Karakteristik dan Manfaat Jamur Trichoderma  sp.   
Kenampakan mikroskopis miselium jamur Trichoderma  sp. (Sumber: https://upload.wikimedia.org/wikipedia/commons/7/71/Trichoderma_fertile.jpg)

Jamur Trichoderma  sp. merupakan salah satu agens hayati yang banyak digunakan oleh petani dan peneliti sebagai agens antagonis untuk mengendalikan berbagai macam penyakit tanaman. Jamur Trichoderma  sp. tergolong kedalam kelas jamur Ascomycota dan keluarga Hypocreaceae. Jamur Trichoderma  sp. mempunyai hifa bersepta, bercabang dan mempunyai dinding licin, tidak berwarna, diameter 1,5 mikron-12 mikron. Percabangan hifa membentuk sudut siku-siku pada cabang utama. Cabang utama konidiofor berdiameter 4 mikron sampai 5 mikron dan menghasilkan banyak cabang-cabang sisi yang dapat tumbuh satu-satu tetapi sebagian besar berbentuk dalam kelompok yang agak longgar dan kemudian berkembang menjadi daerah-daerah seperti cincin. Pada ujung konidiofor terbentuk konidiospora berjumlah 1-5, berbentuk pendek dengan kedua ujungnya meruncing dibandingkan dengan bagian tengah, berukuran 5-7 µm x 3-3,5 µm, di ujung konidiospora terdapat konidia berbentuk bulat, berdinding rata dengan warna hijau, hijau keputihan, hijau terang atau agak kehijauan (Rifai, 1964).  Trichoderma sp., termasuk jenis jamur yang dapat ditemukan di tanah dan mempunyai sifat mikoparasitik (Ismail dan Tenrirawe, 2010). Kemampuan inilah yang dimanfaatkan sebagai biokontrol terhadap berbagai jenis  patogen tumbuhan. Beberapa patogen yang dapat dikendalikan oleh Trichoderma sp., adalah Fusarium oxysporum penyebab penyakit moler pada bawang merah (Ramadhina et al., 2013) dan penyakit busuk buah kakao yang disebabkan oleh jamur Phytophthora palmivora (Asrul, 2009).
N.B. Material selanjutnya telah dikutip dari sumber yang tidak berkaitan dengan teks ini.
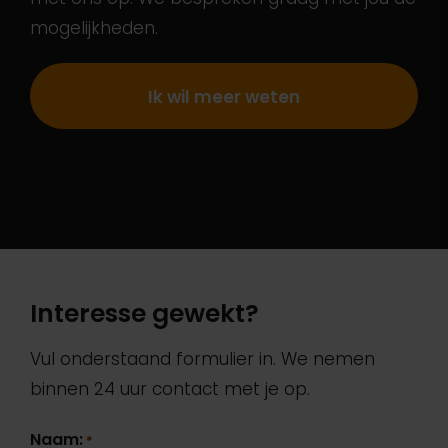
mogelijkheden.
Ik wil meer weten
Interesse gewekt?
Vul onderstaand formulier in. We nemen
binnen 24 uur contact met je op.
Naam:
*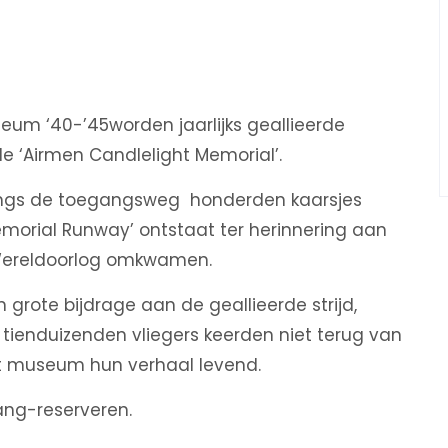
seum ‘40-’45
worden jaarlijks geallieerde
e ‘Airmen Candlelight Memorial’.
angs de toegangsweg honderden kaarsjes
morial Runway’ ontstaat ter herinnering aan
Wereldoorlog omkwamen.
 grote bijdrage aan de geallieerde strijd,
tienduizenden vliegers keerden niet terug van
et museum hun verhaal levend.
ng-reserveren.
Selain berfungsi sebagai agens biokontrol, Trichoderma sp., juga diketahui dapat digunakan sebgai dekomposer dalam pembuatan pupuk organik.   Mekanisme utama pengendalian patogen tanaman yang bersifat tular tanah dengan menggunakan jamur Trichoderma sp. menurut Tindaon (2008) dapat terjadi melalui: 
a. Mikoparasit yaitu memarasit miselium jamur lain dengan menembus dinding sel jamur patogen dan menyerap nutrisi hingga jamur patogen mati. 
b. Dapat merusak dinding sel jamur patogen dengan jalan melisis dinding sel patogen menggunakan enzim kitinase yang diseintesis oleh Trichoderma sp. 
c. Bersifat kompetisi dengan jamur patogen dalam memperebutkan nutrisi untuk hidup.